Belle ragazze e slogan, il tifo fa spettacolo

Ancora presenze record al Palatrieste
TRIESTE
. In tre giorni hanno conquistato la città. I loro eroi sul parquet, loro sugli spalti, trasformando il PalaTrieste nel PalaVarsavia. La pallavolo è una festa. Un mondiale è la festa delle feste, attesa quattro anni. E i tifosi polacchi non si sono persi l’occasione. Diciotto e più ore di pullman per arrivare a Trieste, ma ne valeva la pena. Diciotto e più ore di pullman per invadere allegramente la città, unendosi ai tanti connazionali che abitano in quest’angolo d’Italia e non hanno perso l’occasione per respirare – pur a tanti chilometri di distanza – aria di casa. Famigliole intere, decine e decine di ragazze stregate da Kurek – il più amato dai tifosi, l’unico ad avere striscioni tutti per sé sugli spalti - uomini e donne “accompagnati” da aquilotti biancorossi in peluche, la mascotte della loro squadra. Tanti, tantissimi con la maglietta della nazionale addosso, tutti, comunque, con qualcosa di rosso: almeno un cappellino, una sciarpa, una giacca a vento.


«Dalle prevendite – racconta Giorgio Tirel, vertice dell’organizzazione triestina del girone mondiale – sapevamo che sarebbero arrivati almeno 1500 tifosi polacchi. Ma trovarcene almeno il doppio è stata una gran bella sorpresa. È stata una piacevolissima invasione».

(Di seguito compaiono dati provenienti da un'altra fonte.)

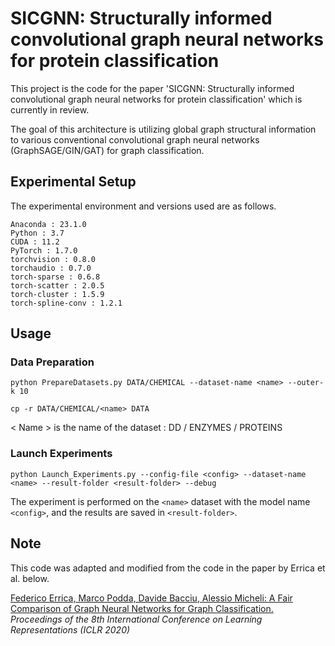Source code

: # SICGNN: Structurally informed convolutional graph neural networks for protein classification
This project is the code for the paper 'SICGNN: Structurally informed convolutional graph neural networks for protein classification' which is currently in review.

The goal of this architecture is utilizing global graph structural information to various conventional convolutional graph neural networks (GraphSAGE/GIN/GAT) for graph classification. 

## Experimental Setup
The experimental environment and versions used are as follows.

```
Anaconda : 23.1.0
Python : 3.7
CUDA : 11.2
PyTorch : 1.7.0
torchvision : 0.8.0
torchaudio : 0.7.0
torch-sparse : 0.6.8
torch-scatter : 2.0.5
torch-cluster : 1.5.9
torch-spline-conv : 1.2.1
```

## Usage
### Data Preparation
`python PrepareDatasets.py DATA/CHEMICAL --dataset-name <name> --outer-k 10`

`cp -r DATA/CHEMICAL/<name> DATA`

< Name > is the name of the dataset : DD / ENZYMES / PROTEINS


### Launch Experiments
`python Launch_Experiments.py --config-file <config> --dataset-name <name> --result-folder <result-folder> --debug`

The experiment is performed on the `<name>` dataset with the model name `<config>`, and the results are saved in `<result-folder>`.

## Note
This code was adapted and modified from the code in the paper by Errica et al. below.

[Federico Errica, Marco Podda, Davide Bacciu, Alessio Micheli: A Fair Comparison of Graph Neural Networks for Graph Classification.](https://openreview.net/pdf?id=HygDF6NFPB) *Proceedings of the 8th International Conference on Learning Representations (ICLR 2020)*
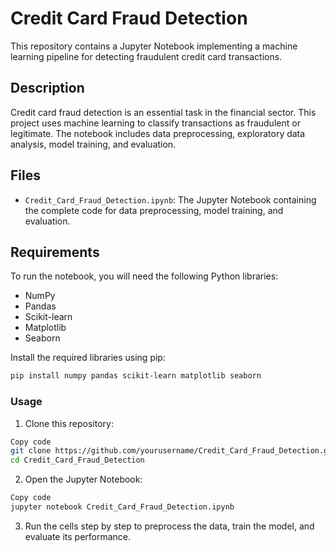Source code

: # Credit Card Fraud Detection

This repository contains a Jupyter Notebook implementing a machine learning pipeline for detecting fraudulent credit card transactions.

## Description

Credit card fraud detection is an essential task in the financial sector. This project uses machine learning to classify transactions as fraudulent or legitimate. The notebook includes data preprocessing, exploratory data analysis, model training, and evaluation.

## Files

- `Credit_Card_Fraud_Detection.ipynb`: The Jupyter Notebook containing the complete code for data preprocessing, model training, and evaluation.

## Requirements

To run the notebook, you will need the following Python libraries:

- NumPy
- Pandas
- Scikit-learn
- Matplotlib
- Seaborn

Install the required libraries using pip:

```bash
pip install numpy pandas scikit-learn matplotlib seaborn
```

### Usage
1. Clone this repository:

```bash
Copy code
git clone https://github.com/yourusername/Credit_Card_Fraud_Detection.git
cd Credit_Card_Fraud_Detection
```
2. Open the Jupyter Notebook:

```bash
Copy code
jupyter notebook Credit_Card_Fraud_Detection.ipynb
```
3. Run the cells step by step to preprocess the data, train the model, and evaluate its performance.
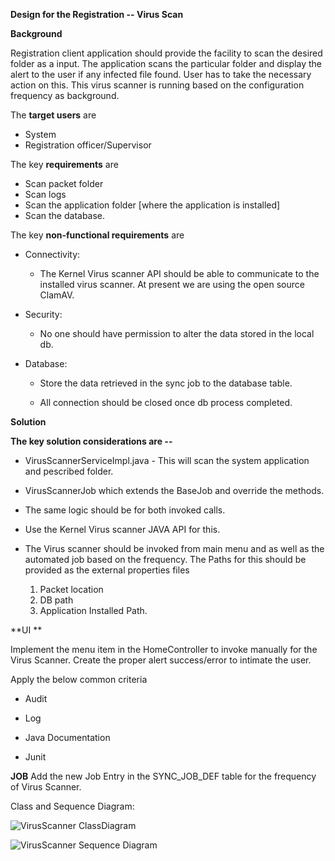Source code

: **Design for the Registration -- Virus Scan**

**Background**

Registration client application should provide the facility to scan 
the desired folder as a input. The application scans the particular 
folder and display the alert to the user if any infected file found. 
User has to take the necessary action on this. 
This virus scanner is running based on the configuration frequency as background.

The **target users** are

-   System
-   Registration officer/Supervisor

The key **requirements** are

-   Scan packet folder
-   Scan logs
-   Scan the application folder [where the application is installed]
-   Scan the database.

The key **non-functional requirements** are

-   Connectivity:

    -   The Kernel Virus scanner API should be able to communicate to the installed virus 
        scanner. 
    	 At present we are using the open source ClamAV.

-   Security:

    -   No one should have permission to alter the data stored in the
        local db.

-   Database:

    -   Store the data retrieved in the sync job to the database table.

    -   All connection should be closed once db process completed.

**Solution**

**The key solution considerations are --**

-   VirusScannerServiceImpl.java - This will scan the system application and pescribed folder.
-   VirusScannerJob which extends the BaseJob and override the methods.
-   The same logic should be for both invoked calls.
-   Use the Kernel Virus scanner JAVA API for this.

-   The Virus scanner should be invoked from main menu and as well as the automated job based on the frequency.
	The Paths for this should be provided as the external properties files 
	
	1. Packet location
	2. DB path
	3. Application Installed Path.

 **UI **

Implement the menu item in the HomeController to invoke manually for the Virus Scanner.
Create the proper alert success/error to intimate the user.

 Apply the below common criteria

-   Audit

-   Log

-   Java Documentation

-   Junit

  **JOB**
Add the new Job Entry in the SYNC_JOB_DEF table for the frequency of Virus Scanner.


Class and Sequence Diagram:

![VirusScanner ClassDiagram](_images/reg_virus_scanner_class.png)

![VirusScanner Sequence Diagram](_images/reg_virus_scanner_seq.png)
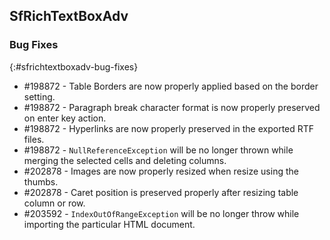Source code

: ## SfRichTextBoxAdv

### Bug Fixes
{:#sfrichtextboxadv-bug-fixes}
* \#198872 - Table Borders are now properly applied based on the border setting.
* \#198872 - Paragraph break character format is now properly preserved on enter key action.
* \#198872 - Hyperlinks are now properly preserved in the exported RTF files. 
* \#198872 - `NullReferenceException` will be no longer thrown while merging the selected cells and deleting columns.
* \#202878 - Images are now properly resized when resize using the thumbs. 
* \#202878 - Caret position is preserved properly after resizing table column or row.
* \#203592 - `IndexOutOfRangeException` will be no longer throw while importing the particular HTML document.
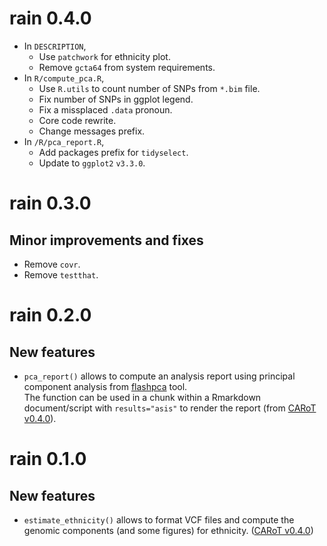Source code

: # rain 0.4.0

* In `DESCRIPTION`,
  + Use `patchwork` for ethnicity plot.
  + Remove `gcta64` from system requirements.
* In `R/compute_pca.R`,
  + Use `R.utils` to count number of SNPs from `*.bim` file.
  + Fix number of SNPs in ggplot legend.
  + Fix a missplaced `.data` pronoun.
  + Core code rewrite.
  + Change messages prefix.
* In `/R/pca_report.R`, 
  + Add packages prefix for `tidyselect`.
  + Update to `ggplot2` `v3.3.0`.

# rain 0.3.0

## Minor improvements and fixes

- Remove `covr`.
- Remove `testthat`.

# rain 0.2.0

## New features

* `pca_report()` allows to compute an analysis report using principal
    component analysis from
    [flashpca](https://github.com/gabraham/flashpca) tool.  
    The function can be used in a chunk within a Rmarkdown
    document/script with `results="asis"` to render the report 
    (from [CARoT v0.4.0](https://github.com/omicsr/CARoT/tree/v0.4.0)).

# rain 0.1.0

## New features

* `estimate_ethnicity()` allows to format VCF files and compute the
    genomic components (and some figures) for ethnicity. ([CARoT v0.4.0](https://github.com/omicsr/CARoT/tree/v0.4.0))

Polonia-Serbia, l’evento clou del girone triestino dei mondiali sta per andare in scena. Nel terzo anello i circoli serbi di Trieste sistemano i loro striscioni. Dovevano essere loro l’uomo in più per la propria nazionale. Ma non avevano fatto i conti con la passione travolgente dei tifosi polacchi. Le ragazze con la bandierina biancorossa dipinta sulle guance scendono nel parterre per farsi fotografare con Raul Lozano, l’allenatore argentino che con la Polonia ha vinto due anni fa il titolo europeo e oggi guida la Germania. Baci, abbracci, autografi. A giudicare dalla luce che si accende nei loro occhi è un souvenir che vale il viaggio fin qua. Intanto, i giocatori tedeschi, che hanno appena piegato il Canada 3-0 strappando il biglietto per la seconda fase (e rispedendo a casa i nordamericani), sono tutti in tribuna, ancora in calzoncini da gioco e giacca della tuta addosso, a coccolarsi le fidanzate tra un autografo e l’altro. Ve la immaginate una scena così in uno stadio di calcio?


«Srbija, Srbija». L’urlo del terzo anello annuncia l’inizio del riscaldamento dei ragazzi di Kolakovic, mentre spunta una bandiera serba cucita assieme al tricolore italiano. «Polska, Polska» rispondono i tremila tifosi dei ragazzi di Castellani: il tempo lo danno due grancasse e una tromba (dipinte di biancorosso: avevate dei dubbi?) nel secondo anello, proprio dietro le panchine. Loro, i tifosi polacchi sono lì a fare calcoli: dunque, se siamo secondi si va a Milano, se vinciamo invece ad Ancona. Beh, Catania, il girone dell’Italia dove finisce la terza del girone giuliano è scongiurata, sarebbe stato un bel problema arrivare fin laggiù anche se magari il cammino della squadra sarebbe stato più facile.


Tutto dimenticato alle 20.38 quando, accompagnate dalle note della colonna sonora del Gladiatore, quelle rese famose anche per il pubblico tv dall’Isola dei famosi, entrano le squadre. Al momento degli inni nazionali il palasport è una bolgia, quota 6500 è superata, un’emozione anche per chi non è né serbo né polacco. Volano i palloncini bianchi-rossi-blu dei tifosi del principe Nikola (Grbic), i fan di Kurek sono pronti a scandire il loro ”jeden-dwa-trzy”, l’”uno-due-tre” che accompagna ogni azione d’attacco della nazionale biancorossa. Adesso si pensa solo a vedere la propria squadra mettere la palla a terra. E lo speaker annuncia: in 3 giorni, 33 mila spettatori. Trieste ha già vinto il suo Mondiale.